“What are YOU looking at?”
“I am looking at you,” I said.
“You are an interesting person,” I ventured.
“What do you mean?”
Ah, I think to myself, a glimmer of humanity, if only quick curiosity.
“Well, like all the rest of us have had to, you are becoming an adult and your intelligence and athletic ability are showing through the antisocial bed you’ve mad for yourself.” I hoped that didn’t sound condescending, as I knew I would only get one chance.

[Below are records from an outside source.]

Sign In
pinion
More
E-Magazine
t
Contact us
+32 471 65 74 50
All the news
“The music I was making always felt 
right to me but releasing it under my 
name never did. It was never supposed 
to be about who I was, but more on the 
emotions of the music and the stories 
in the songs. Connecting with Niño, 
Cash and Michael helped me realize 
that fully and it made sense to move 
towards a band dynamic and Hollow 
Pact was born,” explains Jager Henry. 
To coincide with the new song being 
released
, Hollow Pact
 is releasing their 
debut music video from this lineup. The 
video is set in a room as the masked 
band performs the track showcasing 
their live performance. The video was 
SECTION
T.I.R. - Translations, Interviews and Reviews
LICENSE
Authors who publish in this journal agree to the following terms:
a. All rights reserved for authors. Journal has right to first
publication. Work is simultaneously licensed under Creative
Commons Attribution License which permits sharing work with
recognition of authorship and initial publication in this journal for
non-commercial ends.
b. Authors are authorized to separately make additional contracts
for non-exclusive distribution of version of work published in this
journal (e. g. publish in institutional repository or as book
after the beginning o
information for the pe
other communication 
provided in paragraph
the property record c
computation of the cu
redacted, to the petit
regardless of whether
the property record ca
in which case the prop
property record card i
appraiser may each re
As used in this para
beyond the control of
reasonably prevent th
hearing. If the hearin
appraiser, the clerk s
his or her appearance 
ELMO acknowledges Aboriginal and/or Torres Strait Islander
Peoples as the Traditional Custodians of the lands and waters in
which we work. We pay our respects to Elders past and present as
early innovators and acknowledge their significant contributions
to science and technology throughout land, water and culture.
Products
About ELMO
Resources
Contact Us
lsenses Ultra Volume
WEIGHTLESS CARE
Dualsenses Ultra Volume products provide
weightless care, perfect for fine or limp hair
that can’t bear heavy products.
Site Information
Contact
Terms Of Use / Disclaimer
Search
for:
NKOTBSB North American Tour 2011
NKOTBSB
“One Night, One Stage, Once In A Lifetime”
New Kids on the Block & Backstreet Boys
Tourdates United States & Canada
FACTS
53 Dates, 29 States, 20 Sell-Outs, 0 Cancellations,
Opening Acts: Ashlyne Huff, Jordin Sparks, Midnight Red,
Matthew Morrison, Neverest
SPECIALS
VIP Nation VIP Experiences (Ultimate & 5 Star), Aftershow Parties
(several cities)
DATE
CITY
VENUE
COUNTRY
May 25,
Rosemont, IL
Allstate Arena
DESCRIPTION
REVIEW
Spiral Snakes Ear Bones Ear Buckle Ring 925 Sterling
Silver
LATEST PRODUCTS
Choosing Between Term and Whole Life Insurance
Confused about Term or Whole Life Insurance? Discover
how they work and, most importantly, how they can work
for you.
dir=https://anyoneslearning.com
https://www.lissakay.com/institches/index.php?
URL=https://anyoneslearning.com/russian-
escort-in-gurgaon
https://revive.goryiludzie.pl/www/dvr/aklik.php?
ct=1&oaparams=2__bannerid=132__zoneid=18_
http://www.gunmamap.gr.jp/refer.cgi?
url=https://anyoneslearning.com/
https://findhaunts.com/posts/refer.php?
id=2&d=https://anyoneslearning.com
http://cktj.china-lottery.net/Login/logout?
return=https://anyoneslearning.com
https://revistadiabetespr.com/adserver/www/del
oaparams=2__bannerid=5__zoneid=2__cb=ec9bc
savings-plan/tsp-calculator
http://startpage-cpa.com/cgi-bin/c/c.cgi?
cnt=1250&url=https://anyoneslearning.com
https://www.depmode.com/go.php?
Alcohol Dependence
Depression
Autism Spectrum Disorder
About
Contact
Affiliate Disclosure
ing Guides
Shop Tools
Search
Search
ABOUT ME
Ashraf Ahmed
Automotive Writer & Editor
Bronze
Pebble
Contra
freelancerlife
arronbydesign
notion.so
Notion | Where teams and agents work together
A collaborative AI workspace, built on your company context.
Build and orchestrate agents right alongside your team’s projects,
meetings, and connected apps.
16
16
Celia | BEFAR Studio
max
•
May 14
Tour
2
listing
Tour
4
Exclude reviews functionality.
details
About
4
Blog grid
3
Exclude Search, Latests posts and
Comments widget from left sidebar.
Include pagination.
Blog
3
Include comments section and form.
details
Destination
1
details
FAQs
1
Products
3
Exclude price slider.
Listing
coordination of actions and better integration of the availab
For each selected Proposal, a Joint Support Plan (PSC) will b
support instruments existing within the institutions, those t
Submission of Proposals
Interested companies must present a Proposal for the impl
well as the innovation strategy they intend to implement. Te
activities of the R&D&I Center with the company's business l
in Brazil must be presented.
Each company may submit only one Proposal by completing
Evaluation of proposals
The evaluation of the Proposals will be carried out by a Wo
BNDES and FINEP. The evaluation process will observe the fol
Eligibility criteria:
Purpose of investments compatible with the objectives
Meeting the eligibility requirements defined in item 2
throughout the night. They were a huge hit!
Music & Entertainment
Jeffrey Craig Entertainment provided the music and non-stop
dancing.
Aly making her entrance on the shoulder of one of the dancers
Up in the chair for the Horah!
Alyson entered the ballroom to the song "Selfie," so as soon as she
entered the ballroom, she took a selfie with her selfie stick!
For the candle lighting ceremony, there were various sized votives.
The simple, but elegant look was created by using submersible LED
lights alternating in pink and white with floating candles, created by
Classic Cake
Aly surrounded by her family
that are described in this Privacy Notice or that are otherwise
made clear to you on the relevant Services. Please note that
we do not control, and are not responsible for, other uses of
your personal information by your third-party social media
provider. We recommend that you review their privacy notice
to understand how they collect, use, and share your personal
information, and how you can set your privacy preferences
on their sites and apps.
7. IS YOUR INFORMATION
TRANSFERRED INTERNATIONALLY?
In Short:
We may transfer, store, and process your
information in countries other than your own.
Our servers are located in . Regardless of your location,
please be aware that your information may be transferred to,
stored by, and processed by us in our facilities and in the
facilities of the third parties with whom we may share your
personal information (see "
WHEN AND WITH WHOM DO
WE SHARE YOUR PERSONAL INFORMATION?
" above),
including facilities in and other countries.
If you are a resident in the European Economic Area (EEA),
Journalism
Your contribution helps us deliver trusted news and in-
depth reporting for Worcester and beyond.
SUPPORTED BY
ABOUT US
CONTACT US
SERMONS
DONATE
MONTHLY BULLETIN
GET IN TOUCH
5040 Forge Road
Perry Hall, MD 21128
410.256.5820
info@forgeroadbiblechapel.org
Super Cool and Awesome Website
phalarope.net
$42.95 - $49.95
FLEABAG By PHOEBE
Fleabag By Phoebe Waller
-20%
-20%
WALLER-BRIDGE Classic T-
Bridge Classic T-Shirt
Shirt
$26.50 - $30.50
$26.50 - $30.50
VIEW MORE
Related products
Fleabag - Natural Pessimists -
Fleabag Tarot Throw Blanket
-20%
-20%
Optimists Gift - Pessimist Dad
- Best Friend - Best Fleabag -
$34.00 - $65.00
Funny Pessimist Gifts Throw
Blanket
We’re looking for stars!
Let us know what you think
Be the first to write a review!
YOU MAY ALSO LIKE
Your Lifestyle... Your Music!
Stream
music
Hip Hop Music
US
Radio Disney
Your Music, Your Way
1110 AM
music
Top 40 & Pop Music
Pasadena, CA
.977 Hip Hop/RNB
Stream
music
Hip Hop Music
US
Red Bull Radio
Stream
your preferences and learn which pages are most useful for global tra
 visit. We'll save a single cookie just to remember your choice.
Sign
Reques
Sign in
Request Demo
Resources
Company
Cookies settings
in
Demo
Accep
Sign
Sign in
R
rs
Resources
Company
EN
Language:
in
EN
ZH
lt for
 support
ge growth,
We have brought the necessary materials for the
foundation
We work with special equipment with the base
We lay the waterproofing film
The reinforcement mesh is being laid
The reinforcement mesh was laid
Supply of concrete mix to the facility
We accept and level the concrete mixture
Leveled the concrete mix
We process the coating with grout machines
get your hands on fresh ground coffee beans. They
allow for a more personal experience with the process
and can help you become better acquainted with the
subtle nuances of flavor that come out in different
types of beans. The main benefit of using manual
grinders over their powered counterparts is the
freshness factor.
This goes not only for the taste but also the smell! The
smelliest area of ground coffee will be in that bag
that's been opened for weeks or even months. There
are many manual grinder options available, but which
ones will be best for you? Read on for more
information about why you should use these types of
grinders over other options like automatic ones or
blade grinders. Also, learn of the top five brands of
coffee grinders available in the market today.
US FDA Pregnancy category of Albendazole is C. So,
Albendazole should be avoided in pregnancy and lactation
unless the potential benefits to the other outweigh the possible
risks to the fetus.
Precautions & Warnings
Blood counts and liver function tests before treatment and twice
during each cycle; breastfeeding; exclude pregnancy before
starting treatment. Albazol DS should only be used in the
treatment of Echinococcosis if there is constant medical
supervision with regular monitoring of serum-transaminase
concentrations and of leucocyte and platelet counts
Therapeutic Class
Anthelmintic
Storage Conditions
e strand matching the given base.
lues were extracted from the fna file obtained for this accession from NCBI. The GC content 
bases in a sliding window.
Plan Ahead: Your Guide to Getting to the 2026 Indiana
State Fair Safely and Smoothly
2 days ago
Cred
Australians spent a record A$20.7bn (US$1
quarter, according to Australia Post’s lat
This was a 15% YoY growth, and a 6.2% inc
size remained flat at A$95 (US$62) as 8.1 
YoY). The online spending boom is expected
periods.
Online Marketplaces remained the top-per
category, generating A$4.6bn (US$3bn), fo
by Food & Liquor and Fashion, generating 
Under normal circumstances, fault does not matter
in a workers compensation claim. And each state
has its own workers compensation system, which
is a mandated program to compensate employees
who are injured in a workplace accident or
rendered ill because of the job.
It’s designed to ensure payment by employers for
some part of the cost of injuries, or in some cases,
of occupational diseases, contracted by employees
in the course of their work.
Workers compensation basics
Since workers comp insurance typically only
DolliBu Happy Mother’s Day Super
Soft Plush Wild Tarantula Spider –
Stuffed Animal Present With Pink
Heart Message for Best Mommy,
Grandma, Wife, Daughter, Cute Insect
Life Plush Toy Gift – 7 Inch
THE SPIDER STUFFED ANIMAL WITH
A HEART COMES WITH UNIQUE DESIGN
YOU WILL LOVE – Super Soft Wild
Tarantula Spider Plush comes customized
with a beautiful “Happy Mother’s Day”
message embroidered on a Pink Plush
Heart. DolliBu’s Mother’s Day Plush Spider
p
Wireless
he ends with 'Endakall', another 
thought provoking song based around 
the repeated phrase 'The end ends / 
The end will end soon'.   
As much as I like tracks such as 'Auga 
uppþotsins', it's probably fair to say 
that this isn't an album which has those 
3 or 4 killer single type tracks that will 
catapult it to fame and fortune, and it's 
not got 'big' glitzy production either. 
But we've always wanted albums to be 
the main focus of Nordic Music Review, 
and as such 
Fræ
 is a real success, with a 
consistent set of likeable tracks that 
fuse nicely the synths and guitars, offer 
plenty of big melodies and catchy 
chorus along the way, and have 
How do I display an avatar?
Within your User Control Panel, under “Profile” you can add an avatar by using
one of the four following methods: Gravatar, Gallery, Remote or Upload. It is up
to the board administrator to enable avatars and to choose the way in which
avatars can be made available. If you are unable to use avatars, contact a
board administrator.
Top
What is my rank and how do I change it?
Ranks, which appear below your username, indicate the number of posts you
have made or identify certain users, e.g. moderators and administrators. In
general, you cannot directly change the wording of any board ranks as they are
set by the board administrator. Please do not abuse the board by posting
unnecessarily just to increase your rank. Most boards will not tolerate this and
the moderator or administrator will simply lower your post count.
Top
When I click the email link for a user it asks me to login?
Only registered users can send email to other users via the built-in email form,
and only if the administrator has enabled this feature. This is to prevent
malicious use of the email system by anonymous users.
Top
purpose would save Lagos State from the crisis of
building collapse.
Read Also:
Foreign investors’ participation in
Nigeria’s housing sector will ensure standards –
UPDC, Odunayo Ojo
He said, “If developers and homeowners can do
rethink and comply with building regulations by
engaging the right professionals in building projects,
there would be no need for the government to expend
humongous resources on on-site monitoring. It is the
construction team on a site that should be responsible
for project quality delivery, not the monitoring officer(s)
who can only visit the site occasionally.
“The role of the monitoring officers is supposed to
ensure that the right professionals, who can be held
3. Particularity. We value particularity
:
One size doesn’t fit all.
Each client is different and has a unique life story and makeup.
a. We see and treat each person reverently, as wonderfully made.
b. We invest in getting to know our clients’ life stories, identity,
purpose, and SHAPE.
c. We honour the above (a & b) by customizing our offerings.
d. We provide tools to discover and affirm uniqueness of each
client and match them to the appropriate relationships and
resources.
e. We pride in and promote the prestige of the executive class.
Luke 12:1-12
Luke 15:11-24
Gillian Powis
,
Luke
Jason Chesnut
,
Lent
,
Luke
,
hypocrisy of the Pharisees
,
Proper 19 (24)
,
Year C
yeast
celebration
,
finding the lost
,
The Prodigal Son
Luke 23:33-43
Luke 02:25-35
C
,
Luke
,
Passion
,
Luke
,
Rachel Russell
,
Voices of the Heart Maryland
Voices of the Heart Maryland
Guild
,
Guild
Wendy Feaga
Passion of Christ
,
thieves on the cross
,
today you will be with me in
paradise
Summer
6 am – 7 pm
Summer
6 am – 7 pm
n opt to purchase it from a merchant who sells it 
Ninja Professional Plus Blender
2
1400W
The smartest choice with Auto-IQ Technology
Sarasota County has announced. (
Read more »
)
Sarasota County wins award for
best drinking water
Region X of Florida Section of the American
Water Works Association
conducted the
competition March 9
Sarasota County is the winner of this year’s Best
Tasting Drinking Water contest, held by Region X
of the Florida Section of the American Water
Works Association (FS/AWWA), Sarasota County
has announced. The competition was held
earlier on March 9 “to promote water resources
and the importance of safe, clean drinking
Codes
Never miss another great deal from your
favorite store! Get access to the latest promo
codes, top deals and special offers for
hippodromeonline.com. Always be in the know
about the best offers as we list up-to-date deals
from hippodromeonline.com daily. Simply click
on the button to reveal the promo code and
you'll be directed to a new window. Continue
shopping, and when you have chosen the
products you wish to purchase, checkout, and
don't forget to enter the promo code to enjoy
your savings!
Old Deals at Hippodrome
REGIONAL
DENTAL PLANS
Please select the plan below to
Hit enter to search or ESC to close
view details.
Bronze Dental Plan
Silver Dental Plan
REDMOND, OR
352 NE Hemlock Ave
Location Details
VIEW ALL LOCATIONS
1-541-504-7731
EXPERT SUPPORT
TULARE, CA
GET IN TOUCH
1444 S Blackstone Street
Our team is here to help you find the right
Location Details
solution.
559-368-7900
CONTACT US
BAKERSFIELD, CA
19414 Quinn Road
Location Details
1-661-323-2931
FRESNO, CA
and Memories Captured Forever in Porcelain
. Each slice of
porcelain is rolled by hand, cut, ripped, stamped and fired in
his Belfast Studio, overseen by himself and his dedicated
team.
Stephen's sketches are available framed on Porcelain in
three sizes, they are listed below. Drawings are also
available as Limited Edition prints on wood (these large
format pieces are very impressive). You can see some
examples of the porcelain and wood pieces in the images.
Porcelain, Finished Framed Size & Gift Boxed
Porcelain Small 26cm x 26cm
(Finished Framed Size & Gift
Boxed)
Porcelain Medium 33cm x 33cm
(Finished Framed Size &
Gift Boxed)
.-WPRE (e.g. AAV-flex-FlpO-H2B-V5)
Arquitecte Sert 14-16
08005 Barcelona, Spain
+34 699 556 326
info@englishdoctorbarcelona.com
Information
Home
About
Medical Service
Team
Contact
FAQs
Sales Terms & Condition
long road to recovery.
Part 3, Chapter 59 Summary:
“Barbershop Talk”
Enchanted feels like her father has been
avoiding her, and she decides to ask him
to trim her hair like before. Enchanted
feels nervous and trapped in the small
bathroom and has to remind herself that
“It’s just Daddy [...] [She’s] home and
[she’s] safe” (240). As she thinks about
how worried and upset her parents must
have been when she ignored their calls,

“By the way, what is your passion?”
“What are you fascinated with?”
“Music I guess.”
“What is your main life goal in music then?”
“I want to play drums.”
“When are you going to do it?”
“Oh I don’t know.” A snort of impatience comes with this one.
“How bout right now?”
Fortunately for me, I know just a little. I grab a nearby pencil and rap out a simple African bell rhythm on the table. I hand the boy/man a pencil and suggest a two beat answer. We play this for a second and then I add a complimentary riff. With no words between us he adds one too. Pretty soon he we have graduated to palms on the tabletop and a pan lid. We go on without talking for perhaps twenty minutes.
I have no more time so I get up and say, “Yeah, keep up the good work I think you’ll make that goal easily.”
He looks up astonished. I get a quick grin as a reward.
As I leave I realize that today I have touched an alien. Hopefully he will realize that he can do anything and this brief encounter with a stranger will help him on his difficult path. After all, teenagers are often what you tell them they are, and when you find one who is rude, weirdly dressed and uncomfortable, you know nobody has believed in them for while.